Forkserver

This lesson discusses the less-used forkserver option to spin off new processes.

# Forkserver

The third and final option that can be chosen for the start method is the "forkserver". The official documentation states that with forkserver as the start method, a brand new single-threaded process, called server is started. Whenever, a new process needs to be created, the parent process connects to the server and requests that it forks a new process. Since the server process is single threaded, it can safely invoke os.fork() to create a new process.

The example below appears from the previous section and now uses the forkserver as the start method on line 13.

You can verify on your system that a new server process gets created, when we select the start method as forkserver.

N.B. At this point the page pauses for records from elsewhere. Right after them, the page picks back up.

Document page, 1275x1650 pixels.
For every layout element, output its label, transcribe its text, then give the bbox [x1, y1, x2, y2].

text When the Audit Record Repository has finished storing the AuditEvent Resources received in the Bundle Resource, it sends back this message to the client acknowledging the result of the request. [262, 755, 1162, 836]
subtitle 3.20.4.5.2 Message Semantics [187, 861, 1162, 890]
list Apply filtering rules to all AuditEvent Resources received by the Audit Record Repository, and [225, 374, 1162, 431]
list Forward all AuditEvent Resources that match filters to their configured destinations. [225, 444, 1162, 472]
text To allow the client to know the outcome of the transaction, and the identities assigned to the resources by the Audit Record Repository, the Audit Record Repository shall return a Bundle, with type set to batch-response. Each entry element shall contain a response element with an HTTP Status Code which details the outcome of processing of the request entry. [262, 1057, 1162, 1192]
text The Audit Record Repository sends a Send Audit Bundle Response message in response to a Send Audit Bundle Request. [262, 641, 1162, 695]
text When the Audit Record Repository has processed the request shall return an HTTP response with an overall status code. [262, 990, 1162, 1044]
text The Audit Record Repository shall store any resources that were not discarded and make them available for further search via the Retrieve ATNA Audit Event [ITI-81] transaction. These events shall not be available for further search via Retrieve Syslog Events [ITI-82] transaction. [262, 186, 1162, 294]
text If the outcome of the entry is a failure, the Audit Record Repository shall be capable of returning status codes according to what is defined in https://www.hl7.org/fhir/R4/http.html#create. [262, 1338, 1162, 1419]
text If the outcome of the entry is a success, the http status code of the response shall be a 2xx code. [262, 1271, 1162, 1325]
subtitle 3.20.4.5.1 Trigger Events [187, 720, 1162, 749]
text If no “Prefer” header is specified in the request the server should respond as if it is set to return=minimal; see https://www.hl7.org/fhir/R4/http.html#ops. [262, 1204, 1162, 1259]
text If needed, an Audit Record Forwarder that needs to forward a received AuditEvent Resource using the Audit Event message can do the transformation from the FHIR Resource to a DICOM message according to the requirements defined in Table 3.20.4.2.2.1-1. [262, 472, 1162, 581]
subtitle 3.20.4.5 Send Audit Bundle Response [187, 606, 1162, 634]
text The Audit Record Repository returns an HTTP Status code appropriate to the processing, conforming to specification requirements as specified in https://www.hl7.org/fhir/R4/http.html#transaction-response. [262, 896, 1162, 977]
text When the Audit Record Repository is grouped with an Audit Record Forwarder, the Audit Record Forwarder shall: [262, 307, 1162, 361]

Note forkserver doesn't work on a Windows system but for others, you may want to save the following script in a file and run it. Make sure your version of python is atleast 3.6+

from multiprocessing import Process
import multiprocessing
import time


def process_task():
    # block the new process
    time.sleep(1000 * 1000)


if __name__ == '__main__':
    multiprocessing.set_start_method('forkserver')

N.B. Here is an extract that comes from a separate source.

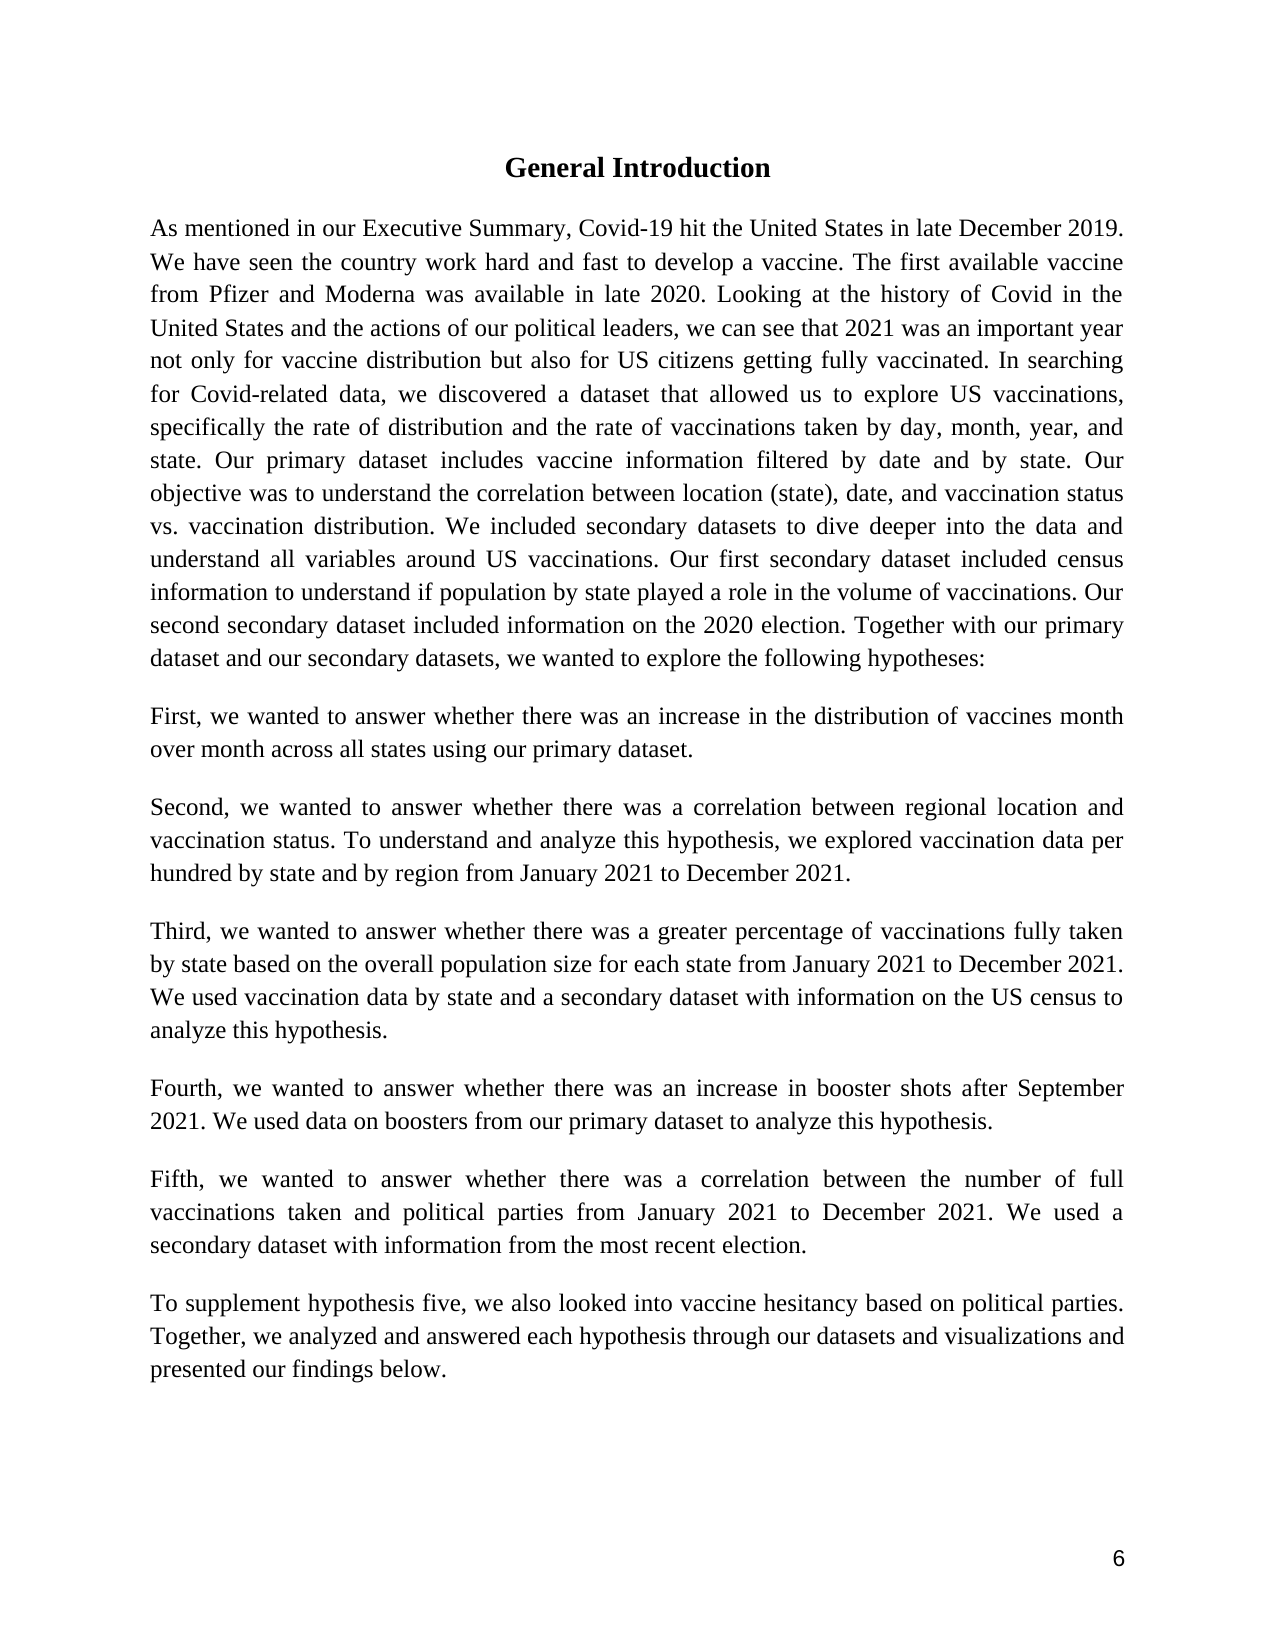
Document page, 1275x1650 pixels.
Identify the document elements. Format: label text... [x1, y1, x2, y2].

    process = Process(target=process_task)
    process.start()
    print("New process created")
    # block the main process too
    process.join()

Run the above script in your terminal and the program would hang. Next execute "ps -aef | grep python" in a new terminal window. The output should list the python processes. Below, I share the screen-shot on my machine with python processes highlighted.

widget

If you run the suggested command, you should see four python processes (not counting the grep). One is the parent process, second the child process, third the forkserver process and fourth a semaphore tracker process.

Semaphore Tracker#

The semaphore tracker process gets created with both spawn and forkserver as start methods. There is a limit on the number of semaphores that can exist on a Unix based system. Semaphores when created by a process are linked to that process and may remain linked even if the process exits in an abnormal way e.g. it is killed. The semaphore tracker process is tasked with making sure there are no leaking semaphores i.e. it unlinks semaphores which were linked to processes that have already exited.